Despite the progressive nature of her son’s condition, Mitchell said it hasn’t deterred Garrett, a Grant County Middle School student, from keeping an optimistic attitude about life, even in the face of deep adversity.
“He is funny, smart and very kind-hearted,” Mitchell said of her son. “He always has a smile on his face. Whatever challenge life throws at him, he just kind of smiles and goes on. But he’s very tenacious at the same time. He really goes with the punches.”

Garrett’s form of muscular dystrophy is a genetic disorder characterized by progressive muscle degeneration and weakness. It is one of nine types of muscular dystrophy, according to the Muscular Dystrophy Association.
DMD is caused by an absence of dystrophin, a protein that helps keep muscle cells intact. Symptom onset is in early childhood, usually between ages 3 and 5. The disease primarily affects boys, with one out of every 3,500 males acquiring it, but in rare cases it can affect girls.

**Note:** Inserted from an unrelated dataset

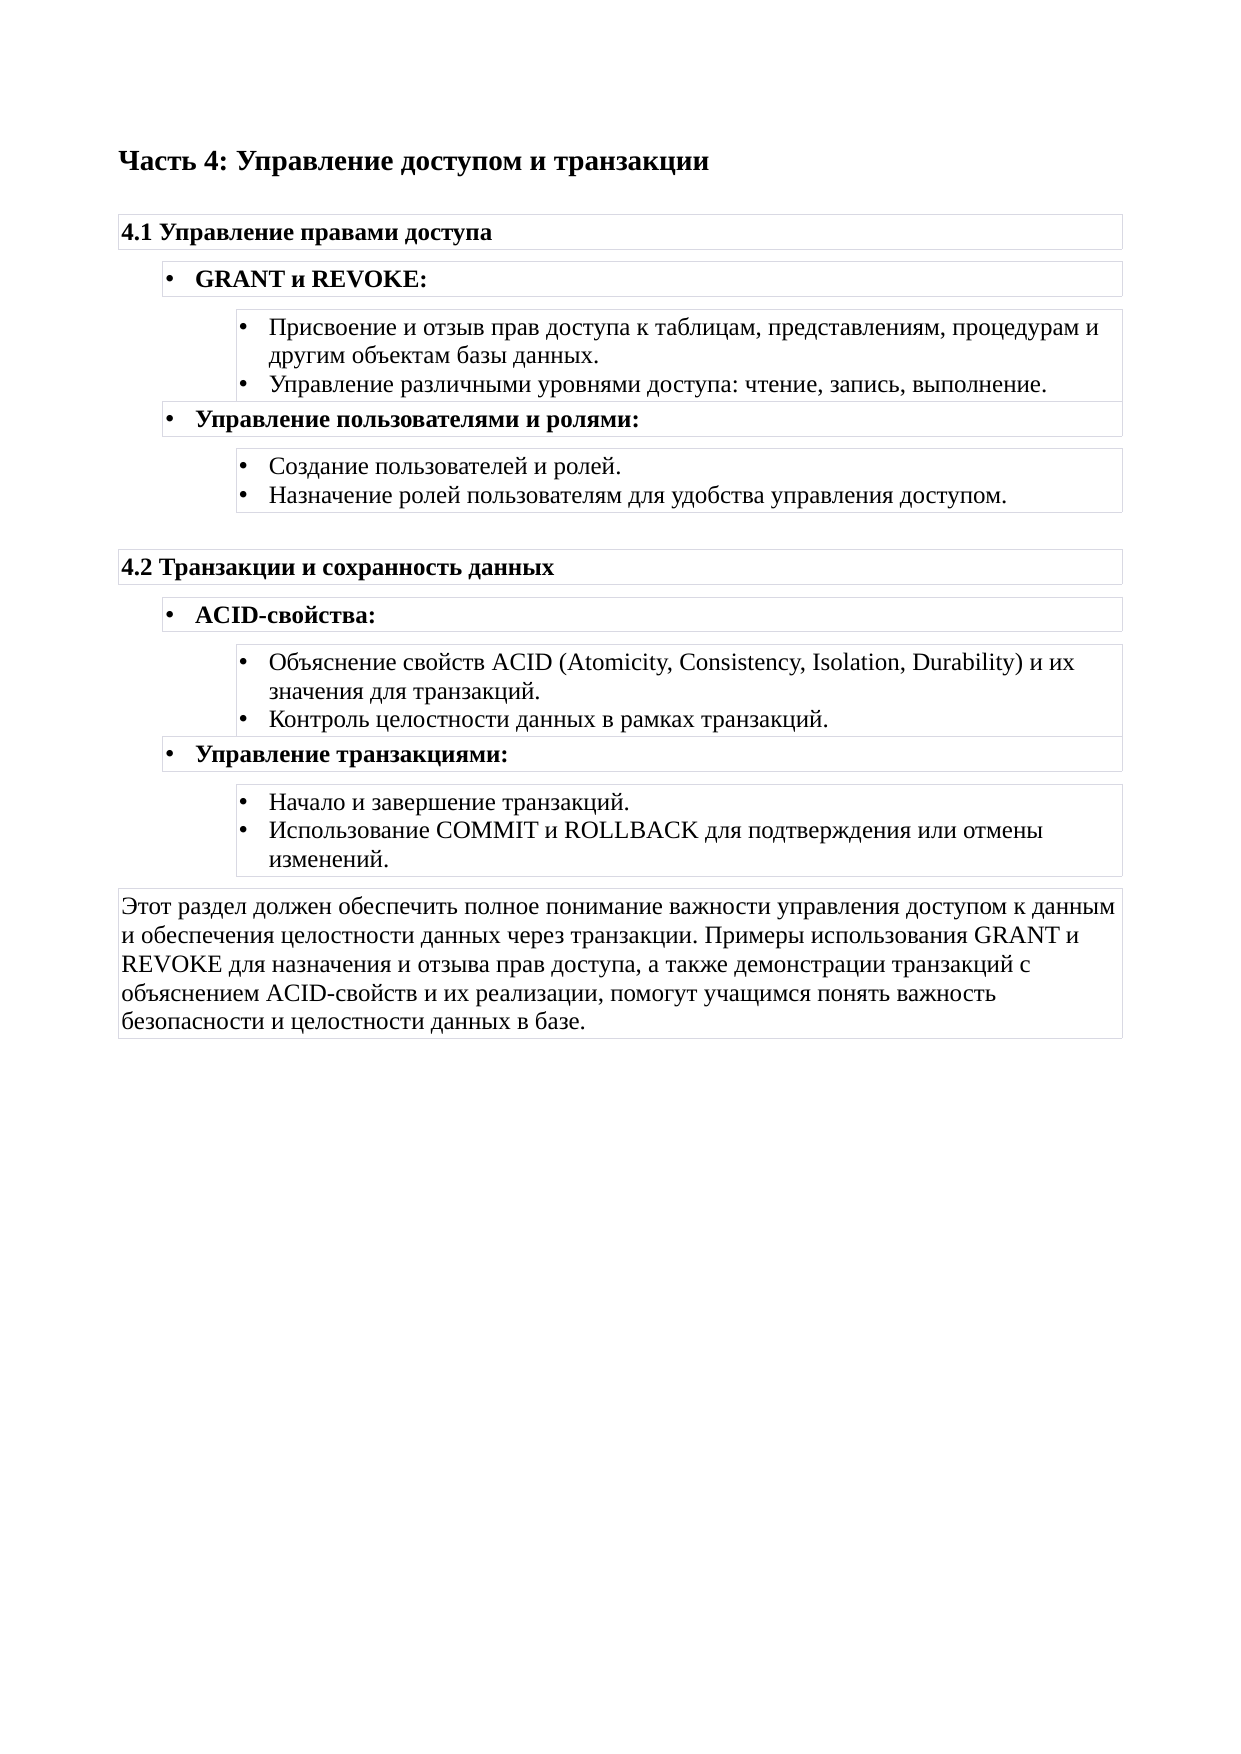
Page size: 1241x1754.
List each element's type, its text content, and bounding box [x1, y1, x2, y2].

Due to his disease, Garrett is rapidly losing his ability to walk, and was recently placed in a power wheelchair to aid in his mobility. He is currently in need of a specialized van that can lift and transport his power wheelchair to school and other activities, which is why his family and friends decided to create the Wheels for Garrett Benefit.

The event will feature entertainment, including live music from a DJ, and a large assortment of items for raffle opportunities. It will also feature BBQ sandwiches, hotdogs, chips, macaroni, baked beans and coleslaw, as well as drinks and desserts.

The event is Aug. 5 from noon to 8 p.m. on the Honey Locust Farm at 15100 Madison Pike in Morning View.
Ticket prices are $15 for a single ticket, $25 for two tickets and $1,000 for a sponsored table for 10. All proceeds go towards purchasing a specialized van for Garrett.

For ticket information, or to offer donations, call Paula Burden at (859) 468-2260. For those unable to make it to the benefit, the event organizers have established the Wheels for Garrett Benefit Fund at U.S. Bank.

The benefit also has a Go Fund Me account at gofundme.com/wheels-for-garrett-benefit. As of July 25, the page has raised $1,635 out of a desired $50,000.